Since we have 5 unique words here you can get a total 120 permutations, and all of those sentences are exactly equivalent in meaning!

So the better thing to do is to look for the case and group words of the same case together. This is a strategy that works if you don't have "compound/complex sentences" ; where two separate sentences are joined together into one. You have such cases if someone is quoting someone else's statement, or if someone is describing two separate incidents in one sentence. Aside from those scenarios, (especially in this case) you can go by simply grouping words by their case.

So:
 goes with jāti                                     that birth
taṃhi-taṃhi goes with sattanikāye          in those respective realms
tesaṃ-tesaṃ goes with sattānaṃ             of those [respective] beings

The pattern is the same: the left column has the pronouns, the right column has the nouns, and their cases match.
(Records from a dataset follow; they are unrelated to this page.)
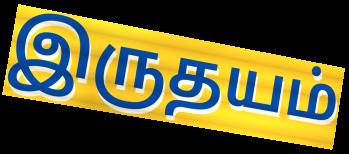
இருதயம்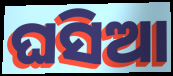
ଘସିଆ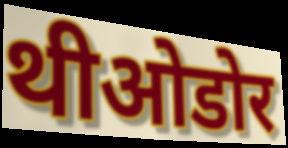
थीओडोर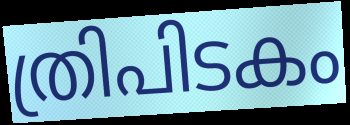
ത്രിപിടകം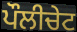
ਪੌਲੀਚੇਟ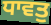
ਧਾਵਤੁ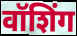
वॉशिंग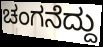
ಚಂಗನೆದ್ದುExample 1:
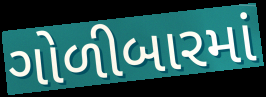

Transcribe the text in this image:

ગોળીબારમાં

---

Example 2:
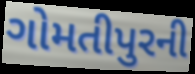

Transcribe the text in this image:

ગોમતીપુરની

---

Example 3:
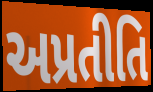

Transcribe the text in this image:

અપ્રતીતિ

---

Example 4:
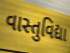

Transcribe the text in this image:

વાસ્તુવિદ્યા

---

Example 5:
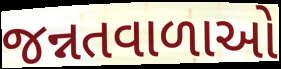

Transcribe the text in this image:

જન્નતવાળાઓ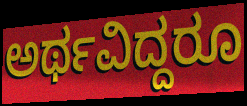
ಅರ್ಥವಿದ್ದರೂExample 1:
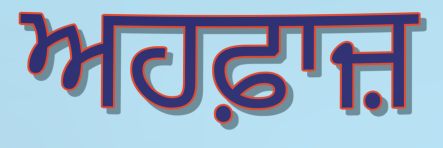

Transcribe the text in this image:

ਅਹਫ਼ਾਜ਼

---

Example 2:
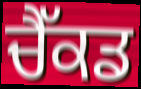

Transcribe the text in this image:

ਚੈੱਕਡ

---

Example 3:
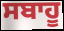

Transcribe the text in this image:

ਸਬਾਹੂ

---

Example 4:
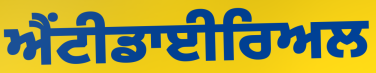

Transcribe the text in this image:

ਐਂਟੀਡਾਈਰਿਅਲ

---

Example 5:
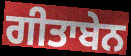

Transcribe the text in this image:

ਗੀਤਾਬੇਨ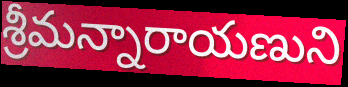
శ్రీమన్నారాయణునిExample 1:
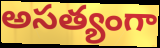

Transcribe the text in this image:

అసత్యంగా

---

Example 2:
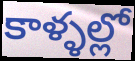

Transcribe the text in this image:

కాళ్ళల్లో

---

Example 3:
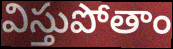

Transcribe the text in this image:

విస్తుపోతాం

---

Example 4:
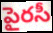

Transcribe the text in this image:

పైరసీ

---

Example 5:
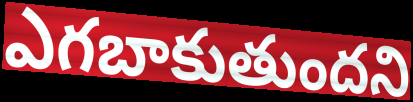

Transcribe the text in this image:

ఎగబాకుతుందని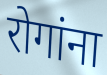
रोगांना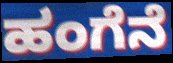
ಹಂಗೆನೆ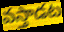
వస్తాడట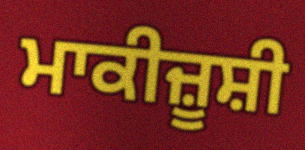
ਮਾਕੀਜ਼ੂਸ਼ੀ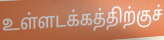
உள்ளடக்கத்திற்குச்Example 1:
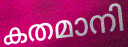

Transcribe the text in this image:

കതമാനി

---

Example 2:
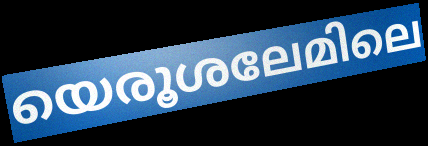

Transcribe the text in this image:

യെരൂശലേമിലെ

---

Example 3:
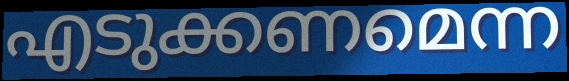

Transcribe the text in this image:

എടുക്കണമെന്ന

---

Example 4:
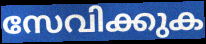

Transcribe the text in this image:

സേവിക്കുക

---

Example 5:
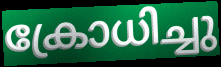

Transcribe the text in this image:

ക്രോധിച്ചുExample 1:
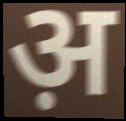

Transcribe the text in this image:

अ़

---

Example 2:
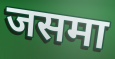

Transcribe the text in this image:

जसमा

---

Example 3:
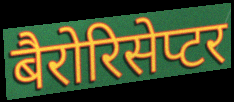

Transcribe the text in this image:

बैरोरिसेप्टर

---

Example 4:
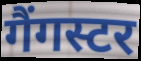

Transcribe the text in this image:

गैंगस्टर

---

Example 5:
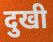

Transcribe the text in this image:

दुखीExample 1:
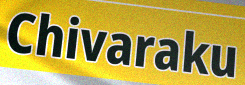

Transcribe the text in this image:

Chivaraku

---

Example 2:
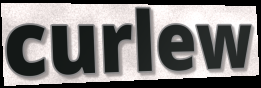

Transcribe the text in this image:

curlew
One last note: when pronouns are repeated like that, they are actually not separate words, they are actually treated as a single group. The repetition has the meaning of "respectively". This is an implied meaning.

So hope all that helped and wasn't more confusing.

Thanks,
Balaji


On Fri, Jan 4, 2019 at 7:15 AM Yuttadhammo Bhikkhu yuttadhammo@... [palistudy] <palistudy@yahoogroups.com> wrote:

Dear friends,


I'm wondering about the relationship between sattānaṃ and jāti in the passage Yā tesaṃ tesaṃ sattānaṃ tamhi tamhi sattanikāye jāti 


Bhikkhu Bodhi's translation is "The birth of the various beings into the various orders of beings"


But the grammar doesn't seem to support exactly this translation, though I admit my Pali grammar understanding is not great.


yā jāti is singular of course, and  seems to suggest a literal singular birth, which wouldn't really make sense if it was "the birth of beings". sattāna comes before sattanikāye so wouldn't it make better sense to relate the two and translate as something like "that birth in this or that being-group of these or those beings"?


I'm not actually trying to criticize the translation, as it seems fine for general purposes, I'm just trying to understand whether sattāna is possessive of sattanikāye or jāti.